I have the following problem:
Suppose $f$ is of class $C^{(1)}$, $\;2\pi$-periodic, and real-valued. Show that $f'$is orthogonal to $f$ in $L^2(-\pi, \pi)$ by
a) expanding $f$ in (generalized) Fourier series $f = \sum \langle f, \phi_n\rangle \phi_n$ and using the following theorem:
Suppose $\{\phi_n\}_1^\infty$ is an orthonormal basis for $L^2(a,b)$. Then for any $f, g \in L^2(a,b)$ we have
$$\langle f, g\rangle = \sum_n \langle f, \phi_n \rangle \overline{\langle g, \phi_n \rangle}.$$
b)
By using the fact that $(f^2)' = 2ff'$.
I think I got $\textbf{b)}$ solved:
$$\langle f, f'\rangle = \int_{-\pi}^\pi f(x)f'(x)\;dx = \frac{1}{2}\int_{-\pi}^\pi \frac{d}{dx} f(x)^2\;dx = \frac{1}{2}\left[ f(x)^2\right]_{-\pi}^\pi = 0.$$
I tried a) but it seemed more problematic...how should I solve a)?
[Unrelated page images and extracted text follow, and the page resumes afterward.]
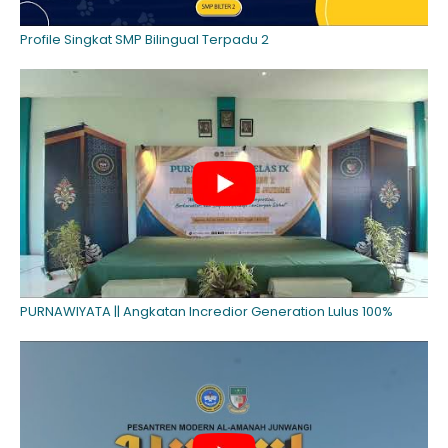
Profile Singkat SMP Bilingual Terpadu 2
PURNAWIYATA || Angkatan Incredior Generation Lulus 100%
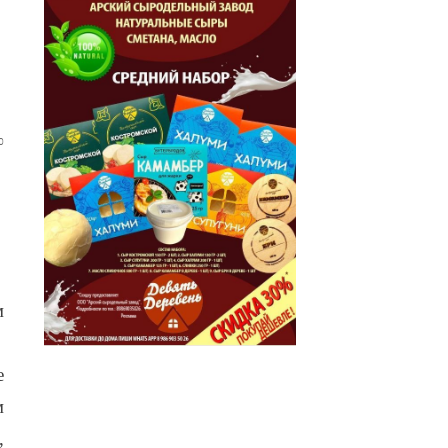
0
м
е
м
,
Assuming that you are expanding with respect to the standard basis $\{\sin (nx), \cos (nx)\}_n$, you compute $$ f' = \sum \langle f,\phi_n \rangle \phi'_n, $$ and hence $$ \langle f,f' \rangle = \sum \langle f,\phi_n \rangle \langle \phi_n,\phi'_n \rangle = 0 $$ because $\int_{-\pi}^\pi \sin (nx) \cos (nx)\, dx =0$ for every $n$.